Но он был убежден, что лично для него слово — вот тот «молот», что «опустится с силой в двадцать тысяч раз большей», чем любое другое действие. В октябре придумал первую из рождественских повестей — «Рождественскую песнь в прозе». Сказал другу, Корнелиусу Фелтону, что сочинил ее, «плача и смеясь, когда бродил по черным улицам Лондона, пятнадцать, двадцать миль, много ночей, когда все нормальные люди спали». (Привычка исхаживать Лондон пешком осталась у него с детства, а теперь еще и спасала от бессонных ночей; «Путешественник не по торговым делам: „Если б я оставался в постели и пробовал всякие почти бесполезные средства, осилить этот недуг удалось бы не скоро, но я вставал и выходил на улицу сразу после того, как ложился, а возвращался домой усталым к рассвету и таким решительным способом быстро справился со своей бессонницей“».)

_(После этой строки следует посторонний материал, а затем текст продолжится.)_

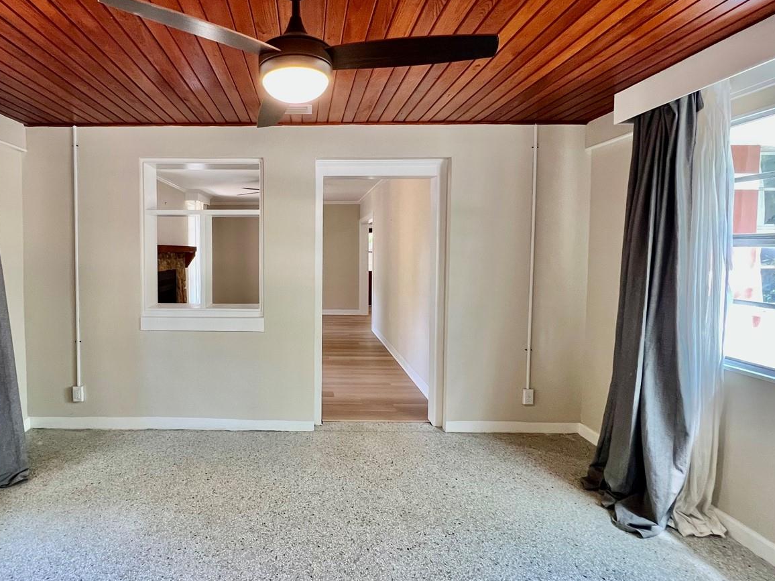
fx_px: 403
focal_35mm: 18
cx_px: 301
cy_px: 269
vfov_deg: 71.5
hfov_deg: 86.4
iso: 250
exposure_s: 1/60
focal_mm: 1.57
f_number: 1.8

«Начать с того, что Марли был мертв. Сомневаться в этом не приходилось. Свидетельство о его погребении было подписано священником, причетником, хозяином похоронного бюро и старшим могильщиком. Оно было подписано Скруджем. А уже если Скрудж прикладывал к какому-либо документу руку, эта бумага имела на бирже вес. Итак, старик Марли был мертв, как гвоздь в притолоке».

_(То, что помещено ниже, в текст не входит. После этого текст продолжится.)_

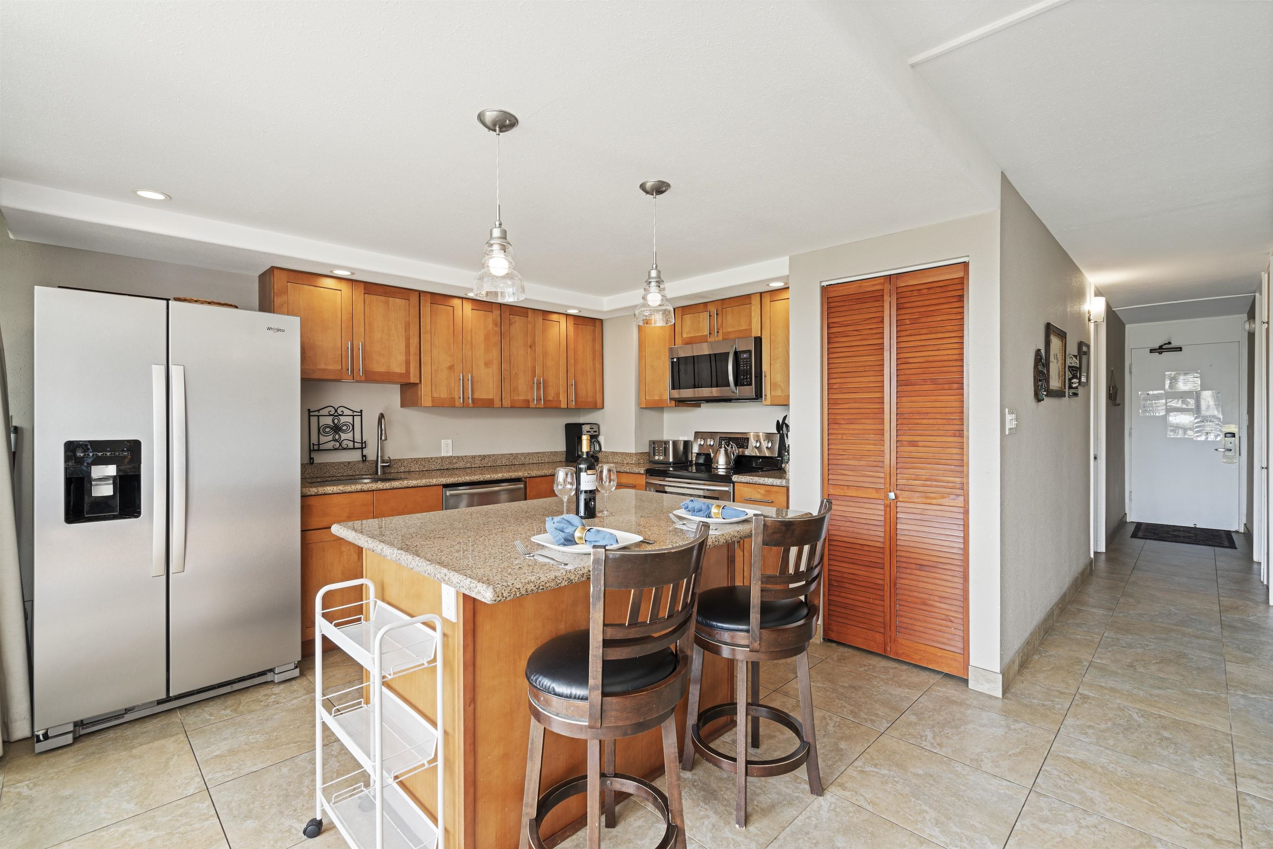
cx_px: 636
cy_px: 424
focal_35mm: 16
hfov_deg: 96.7
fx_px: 566
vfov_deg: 73.7
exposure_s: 1/3
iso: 100
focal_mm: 16
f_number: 8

Скрудж — это компаньон Марли: «Ну и сквалыга же он был, этот Скрудж! Вот уж кто умел выжимать соки, вытягивать жилы, вколачивать в гроб, загребать, захватывать, заграбастывать, вымогать… Да, он был холоден и тверд, как кремень, и еще никому ни разу в жизни не удалось высечь из его каменного сердца хоть искру сострадания. Скрытный, замкнутый, одинокий — он прятался как устрица в свою раковину. Душевный холод заморозил изнутри старческие черты его лица, заострил крючковатый нос, сморщил кожу на щеках, сковал походку, заставил посинеть губы и покраснеть глаза, сделал ледяным его скрипучий голос… Казалось, даже собаки, поводыри слепцов, понимали, что он за человек, и, завидев его, спешили утащить хозяина в первый попавшийся подъезд или в подворотню, а потом долго виляли хвостом, как бы говоря: „Да по мне, человек без глаз, как ты, хозяин, куда лучше, чем с дурным глазом“».
Скрудж презирает доброту, веселье и праздники; под Рождество к нему пришел бедный племянник и сказал, что будет праздновать, — он его обругал: нечего зря деньги тратить; пришли люди просить на благотворительность — всех обругал и заперся в Рождественскую ночь один дома, как всегда. Но ночь вышла странная.
«А теперь пусть мне кто-нибудь объяснит, как могло случиться, что Скрудж, вставив ключ в замочную скважину, внезапно увидел перед собой не колотушку, которая, кстати сказать, не подверглась за это время решительно никаким изменениям, а лицо Марли. Оно не утопало в непроницаемом мраке, как все остальные предметы во дворе, а напротив того — излучало призрачный свет, совсем как гнилой омар в темном погребе. Оно не выражало ни ярости, ни гнева, а взирало на Скруджа совершенно так же, как смотрел на него покойный Марли при жизни, сдвинув свои бесцветные очки на бледный, как у мертвеца, лоб. Только волосы как-то странно шевелились, словно на них веяло жаром из горячей печи, а широко раскрытые глаза смотрели совершенно неподвижно, и это в сочетании с трупным цветом лица внушало ужас. И все же не столько самый вид или выражение этого лица было ужасно, сколько что-то другое, что было как бы вне его. Скрудж во все глаза уставился на это диво, и лицо Марли тут же превратилось в дверной молоток».